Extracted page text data
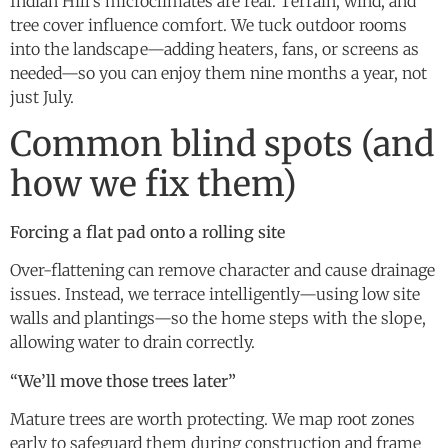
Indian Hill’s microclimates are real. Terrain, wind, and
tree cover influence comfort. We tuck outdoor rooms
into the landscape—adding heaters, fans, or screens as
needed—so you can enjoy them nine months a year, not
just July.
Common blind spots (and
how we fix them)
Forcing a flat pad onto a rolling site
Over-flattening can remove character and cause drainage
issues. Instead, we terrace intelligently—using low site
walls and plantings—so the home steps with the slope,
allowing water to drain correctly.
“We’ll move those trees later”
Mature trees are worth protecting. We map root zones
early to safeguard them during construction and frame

■ Action item ■
The data above is to be printed exactly, all of it, except for the pictures.

■ Reply ■
Indian Hill’s microclimates are real. Terrain, wind, and
tree cover influence comfort. We tuck outdoor rooms
into the landscape—adding heaters, fans, or screens as
needed—so you can enjoy them nine months a year, not
just July.
Common blind spots (and
how we fix them)
Forcing a flat pad onto a rolling site
Over-flattening can remove character and cause drainage
issues. Instead, we terrace intelligently—using low site
walls and plantings—so the home steps with the slope,
allowing water to drain correctly.
“We’ll move those trees later”
Mature trees are worth protecting. We map root zones
early to safeguard them during construction and frame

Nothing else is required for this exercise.